> _Exercise requirements_
Give again, exactly and without pictures, the lines running from the line with "道水の約12倍の酸素を、たっぷり48mg/L（※2）充填しました。" to the end of the records below.

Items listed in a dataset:
• • • • •

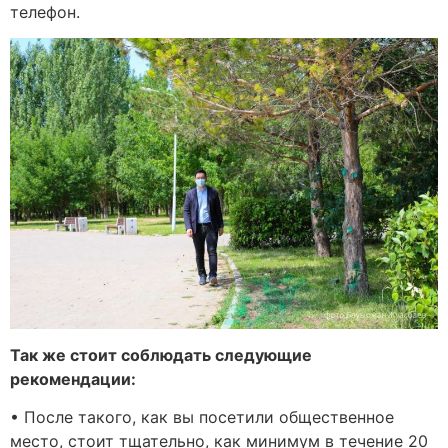
телефон.
Так же стоит соблюдать следующие
рекомендации:
• После такого, как вы посетили общественное
место, стоит тщательно, как минимум в течение 20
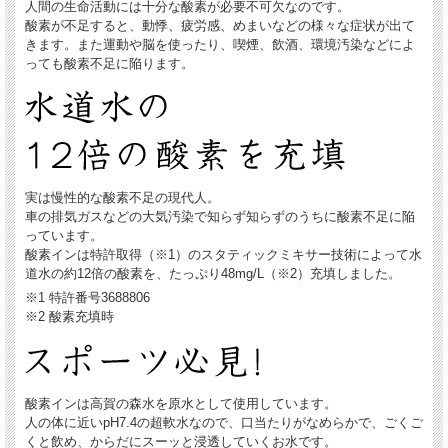
人間の生命活動には十分な酸素が必要不可欠なのです。
酸素が不足すると、動悸、疲労感、めまいなどの様々な症状が出て
きます。また運動や脳を使ったり、喫煙、飲酒、環境汚染などによ
っても酸素不足に陥ります。
実は慢性的な酸素不足の現代人。
車の排気ガスなどの大気汚染で知らず知らずのうちに酸素不足に陥
っています。
酸素インは特許取得（※1）のスタティックミキサー技術によって水
道水の約12倍の酸素を、たっぷり48mg/L（※2）充填しました。
※1 特許番号3688806
※2 酸素充填時
酸素インは高賀の森水を原水として使用しています。
人の体に近いpH7.4の超軟水なので、口当たりがなめらかで、ごくご
くと飲め、からだにスーッと浸透していくお水です。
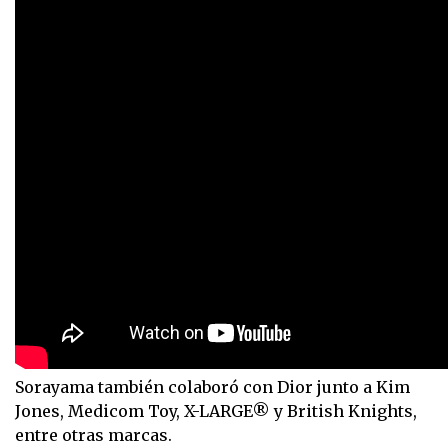
Sorayama también colaboró con Dior junto a Kim
Jones, Medicom Toy, X-LARGE® y British Knights,
entre otras marcas.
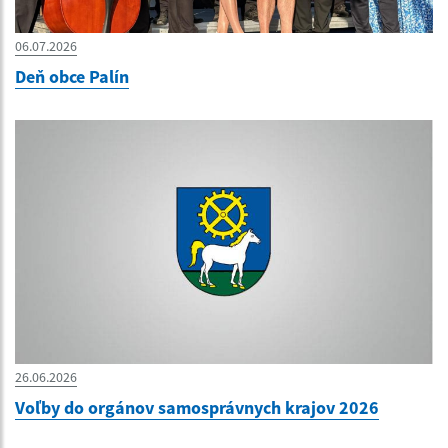
06.07.2026
Deň obce Palín
26.06.2026
Voľby do orgánov samosprávnych krajov 2026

• • • • •

> _Response below_
道水の約12倍の酸素を、たっぷり48mg/L（※2）充填しました。
※1 特許番号3688806
※2 酸素充填時
酸素インは高賀の森水を原水として使用しています。
人の体に近いpH7.4の超軟水なので、口当たりがなめらかで、ごくご
くと飲め、からだにスーッと浸透していくお水です。
Sorayama también colaboró con Dior junto a Kim
Jones, Medicom Toy, X-LARGE® y British Knights,
entre otras marcas.
06.07.2026
Deň obce Palín
26.06.2026
Voľby do orgánov samosprávnych krajov 2026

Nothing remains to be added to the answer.